◆ **Directions**:
1. In the Mumbai passage, in what year did Tata Power Co.'s first hydroelectric stations begin supplying electricity to the city's textile mills?
2. For each statement, say whether the Mumbai passage supports it, and quote the words that decide it. (a) Dharavi has about 1 million residents. (b) Electricity in Mumbai can cost as little as 2 rupees per kilowatt-hour. (c) The relocated slum dwellers were moved into a finished apartment building.

[Opening Text segment section]

The squeals of children at play slice through the thrum of cars and powered rickshaws motoring by a high-rise apartment complex in Khar, a neighborhood of narrow, tree-lined lanes in west central Mumbai, the city formerly known as Bombay. This pulsating island of 18.2 million, the most populous city in India, is the economic engine that is propelling the country into the ranks of the developed world.
The cacophony of traffic noises, construction clatter, and cawing crows filters into the spacious one-bedroom apartment I’m staying in, where the clamor from the street melds with the sounds of modern electrical conveniences: the humming refrigerator, the shushing ceiling fan, the burbling water heater, the droning air conditioner, and the howling espresso machine.
I crank up the volume on the cable-connected TV to hear the BBC anchor report the day’s headlines. Three new luxury condominium complexes are going up where a slum used to be. Many such developments are ringed by tarp-covered shacks and ramshackle low-rise concrete boxes of the sort that house half the city’s citizens, making Mumbai home to one of the world’s largest slum populations. In mid-2006, former slum dwellers in this particular neighborhood—many of whom provide the surrounding middle-class households with essential services such as garbage removal and delivery of newspapers, as well as bread, fruits, and vegetables—were moved into an unfinished apartment building, positioned cheek by jowl with the flashy new condos.
The recently relocated slum dwellers might not have glass in their window frames, but they have lights and televisions. They are by no means uniquely privileged among Mumbai’s poor, nor is the cost of power generally out of reach even for the less-well-off inhabitants of the city. At as little as 2 rupees (less than 5 U.S. cents) per kilowatt-hour, Mumbaikars are not shy about using electricity. At dusk, a few kilometers farther east and south in Dharavi, the largest slum in Asia, with about 1 million residents, cramped one-room apartments glow with electric light, and TVs flicker blue through open windows.
Readily available, affordable, and reliable power is the basis for any modern city. With it, you have the signature bright lights of Times Square in New York City and the psychedelic neon orgy of the Shibuya district in Tokyo. Without it, you get Lagos and a choking haze of diesel fumes spewed by thousands of generators, dirty and expensive substitutes for grid-connected electricity. Visitors often compare Mumbai not with Lagos but with New York City. One big reason is that Mumbai enjoys dependable electricity and always has, ever since Mumbai-based Tata Power Co.’s first hydroelectric stations started pumping electricity to the city’s textile mills in 1914.

[Closing Text segment section]
[Opening Data section]

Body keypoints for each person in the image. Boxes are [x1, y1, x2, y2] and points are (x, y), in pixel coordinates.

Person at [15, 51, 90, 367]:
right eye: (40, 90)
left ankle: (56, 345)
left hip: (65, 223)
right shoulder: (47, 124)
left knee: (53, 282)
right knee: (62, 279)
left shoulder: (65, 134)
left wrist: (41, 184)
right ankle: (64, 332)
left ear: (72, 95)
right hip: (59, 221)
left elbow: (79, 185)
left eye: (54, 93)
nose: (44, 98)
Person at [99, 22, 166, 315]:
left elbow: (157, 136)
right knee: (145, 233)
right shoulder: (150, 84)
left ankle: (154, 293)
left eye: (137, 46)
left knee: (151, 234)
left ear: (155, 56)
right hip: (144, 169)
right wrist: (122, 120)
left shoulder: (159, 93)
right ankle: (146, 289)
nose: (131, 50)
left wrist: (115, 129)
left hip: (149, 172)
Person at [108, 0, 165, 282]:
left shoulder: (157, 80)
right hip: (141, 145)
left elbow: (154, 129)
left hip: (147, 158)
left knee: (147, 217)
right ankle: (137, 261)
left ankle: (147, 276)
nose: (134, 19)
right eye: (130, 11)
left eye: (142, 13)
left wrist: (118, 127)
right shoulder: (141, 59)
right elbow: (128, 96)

[Closing Data section]
[Opening Data section]

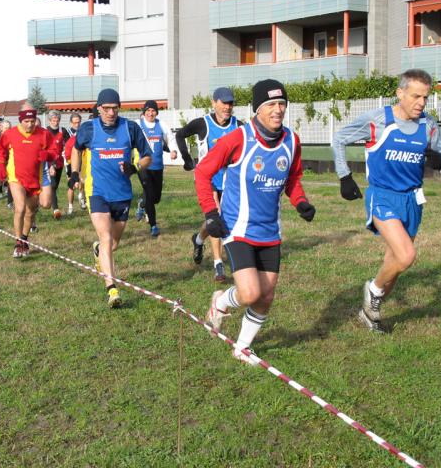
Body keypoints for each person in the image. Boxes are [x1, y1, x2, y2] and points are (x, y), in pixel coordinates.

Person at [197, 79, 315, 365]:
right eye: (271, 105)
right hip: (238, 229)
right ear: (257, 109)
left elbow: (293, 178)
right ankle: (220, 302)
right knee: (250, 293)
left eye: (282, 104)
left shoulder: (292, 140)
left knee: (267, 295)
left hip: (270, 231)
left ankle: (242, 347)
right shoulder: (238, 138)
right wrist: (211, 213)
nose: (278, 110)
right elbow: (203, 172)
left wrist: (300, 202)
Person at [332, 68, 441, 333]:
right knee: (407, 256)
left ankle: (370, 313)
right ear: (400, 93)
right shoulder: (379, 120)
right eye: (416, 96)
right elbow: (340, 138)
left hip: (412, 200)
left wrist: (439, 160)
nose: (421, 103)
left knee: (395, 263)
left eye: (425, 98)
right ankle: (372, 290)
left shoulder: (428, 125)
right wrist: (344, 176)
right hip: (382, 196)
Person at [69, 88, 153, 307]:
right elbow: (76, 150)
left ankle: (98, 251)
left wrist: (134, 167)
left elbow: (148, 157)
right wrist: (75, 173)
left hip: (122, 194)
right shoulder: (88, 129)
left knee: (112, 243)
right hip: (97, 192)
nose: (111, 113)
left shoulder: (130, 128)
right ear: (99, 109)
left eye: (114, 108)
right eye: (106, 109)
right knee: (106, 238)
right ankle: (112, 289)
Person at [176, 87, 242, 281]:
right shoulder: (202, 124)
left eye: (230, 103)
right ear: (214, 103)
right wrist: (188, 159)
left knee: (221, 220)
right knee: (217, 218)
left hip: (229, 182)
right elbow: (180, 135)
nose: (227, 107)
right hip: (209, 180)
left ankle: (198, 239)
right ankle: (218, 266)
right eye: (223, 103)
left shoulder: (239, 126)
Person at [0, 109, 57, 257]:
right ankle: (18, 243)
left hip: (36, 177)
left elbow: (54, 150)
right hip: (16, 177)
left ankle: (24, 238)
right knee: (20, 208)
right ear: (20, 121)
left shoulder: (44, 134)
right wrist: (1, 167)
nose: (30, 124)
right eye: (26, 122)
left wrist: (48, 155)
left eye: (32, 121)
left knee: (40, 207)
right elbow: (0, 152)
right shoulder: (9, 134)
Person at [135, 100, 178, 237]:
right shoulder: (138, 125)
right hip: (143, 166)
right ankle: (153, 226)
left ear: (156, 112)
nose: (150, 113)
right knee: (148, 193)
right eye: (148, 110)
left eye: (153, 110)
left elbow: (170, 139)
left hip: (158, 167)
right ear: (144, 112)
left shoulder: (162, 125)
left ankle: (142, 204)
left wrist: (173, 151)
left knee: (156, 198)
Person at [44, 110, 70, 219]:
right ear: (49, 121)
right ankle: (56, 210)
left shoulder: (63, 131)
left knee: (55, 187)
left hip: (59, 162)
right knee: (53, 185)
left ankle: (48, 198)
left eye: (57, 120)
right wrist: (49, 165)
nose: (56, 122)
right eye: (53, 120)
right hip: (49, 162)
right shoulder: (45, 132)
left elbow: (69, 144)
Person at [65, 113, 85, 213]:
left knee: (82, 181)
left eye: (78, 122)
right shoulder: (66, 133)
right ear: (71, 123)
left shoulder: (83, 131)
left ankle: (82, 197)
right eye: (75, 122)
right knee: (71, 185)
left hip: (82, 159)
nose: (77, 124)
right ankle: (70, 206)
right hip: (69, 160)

[Closing Data section]

◆ **Answers in order**:
1. 1914

2.
(a) Yes: "the largest slum in Asia, with about 1 million residents"
(b) Yes: "At as little as 2 rupees (less than 5 U.S. cents) per kilowatt-hour"
(c) No: "were moved into an unfinished apartment building"